Charlotte, the perpetual devil on my shoulder, says After the third or fourth heartbreak you will toughen, you will know you are going to be OK. I will add this - cruel honesty - to the list of Charlotte's unpleasant habits. I am afraid I am about to make the same deer-caught-in-the-headlights face Charlotte always makes, and turn tail. But I don't.

One morning as I leave Simon's house for work the sun makes what I call a cameo, in this city where time of day is gauged by the shade of the gray of the sky, no spectacular orb in sight. It is clean, winter-wet sunshine, bouncing off the deep puddles and all over the slick wet houses with the slick white picket fences and the slick young boys delivering the morning paper.

There is a woman in our neighborhood who wears a ski mask at all times, regardless of the weather. She does know my name, because I worked at a soup kitchen. She does not know that Charlotte and I used to joke that this town is so quaint, even the homeless were hired to provide local color. She approaches me on the sidewalk. I smile and greet her and wait for her to say something crazy, slightly profound or perhaps merely ribald. It is scripted thus. The young woman, falling in love, seeks the counsel of a local bag lady. I am every corny movie I have ever seen.
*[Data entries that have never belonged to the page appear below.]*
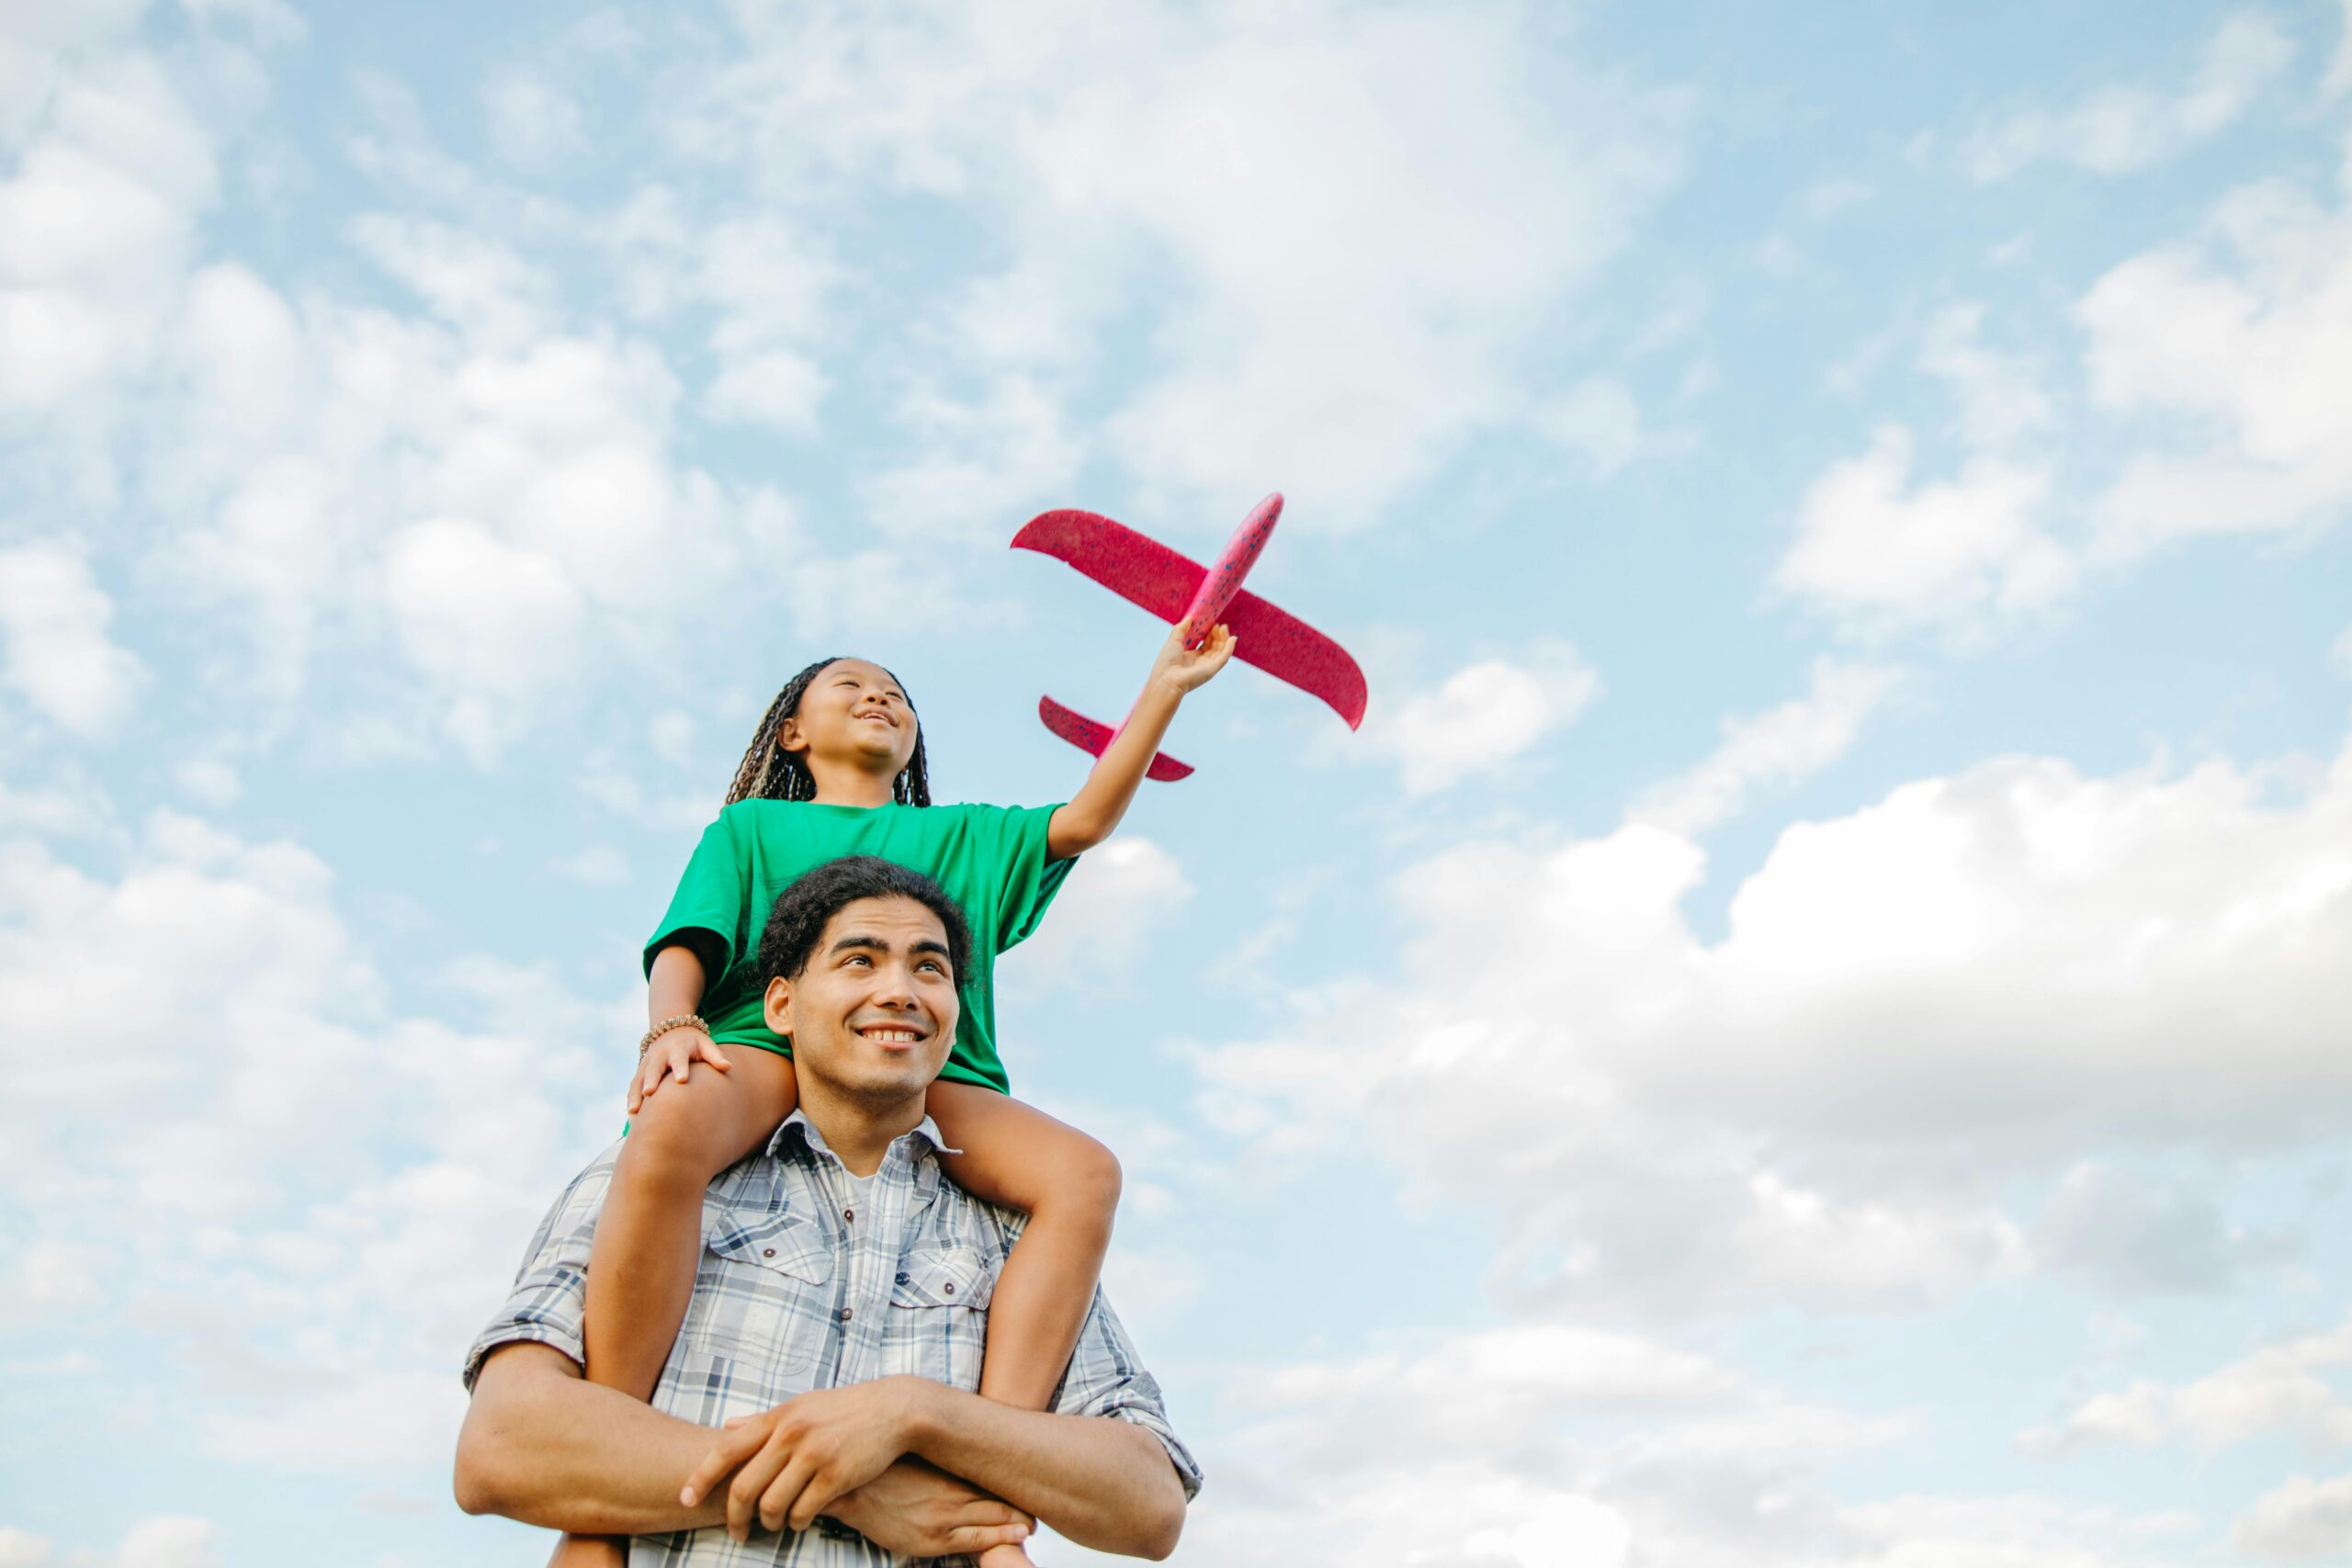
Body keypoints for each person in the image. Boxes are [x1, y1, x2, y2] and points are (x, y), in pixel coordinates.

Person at [568, 631, 1230, 1567]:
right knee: (671, 1121)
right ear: (792, 732)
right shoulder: (751, 828)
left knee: (1084, 1173)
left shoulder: (961, 832)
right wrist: (671, 1026)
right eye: (849, 686)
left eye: (895, 692)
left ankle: (982, 1499)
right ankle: (596, 1504)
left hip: (932, 1079)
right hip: (768, 1047)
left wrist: (1164, 687)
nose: (879, 697)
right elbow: (690, 937)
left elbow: (1082, 821)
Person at [456, 856, 1201, 1562]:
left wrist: (916, 1412)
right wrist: (846, 1488)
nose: (901, 990)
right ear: (781, 1003)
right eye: (860, 959)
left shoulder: (1014, 1232)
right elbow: (503, 1444)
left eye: (930, 967)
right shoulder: (658, 1176)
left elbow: (1149, 1501)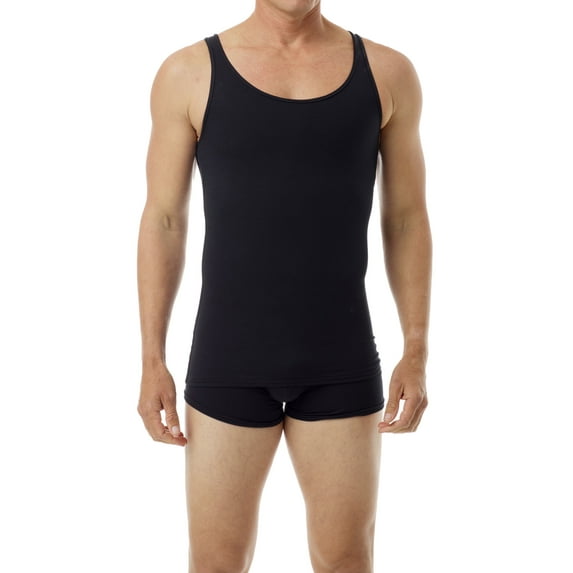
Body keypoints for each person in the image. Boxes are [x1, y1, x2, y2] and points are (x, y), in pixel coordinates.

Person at [137, 1, 431, 571]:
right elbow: (164, 220)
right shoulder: (188, 72)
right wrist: (152, 358)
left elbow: (406, 219)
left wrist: (415, 348)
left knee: (346, 560)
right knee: (216, 562)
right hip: (228, 358)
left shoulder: (388, 72)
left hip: (341, 358)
She says, Marlene, Marlene, speaking in italics, speaking in a stage whisper. She opens her palm and reveals a monarch, rubbed raw by last night's violent rain, its wings transparent but for the black trim. It flaps its wings a couple times, futilely, leaps up and down her arms. Marlene. The woman's eyes are weak blue pools and lock with mine for just a moment before she walks away.

In a flash I know this butterfly is the reason I will stay with Simon - if in fact I stay. If in fact he stays with me. I know I will tell Charlotte about it tonight while she is pouring wine for dinner. She will grin momentarily and dismiss it. I will tell my friend Gina from high school, and Gina will overread it as an omen for my new life. She will tell me what each piece of the metaphor means and kill it, leave it limp as that poor creature's wings. I will tell my brother and he will say, "And?" And Simon will know to greet it with Buddha-like, grinning silence. I will tell him the story again and again, talking into his beard, into his lobes, into the hair on his head. And he will listen.



This one is not my life, by the way, in case you were wondering.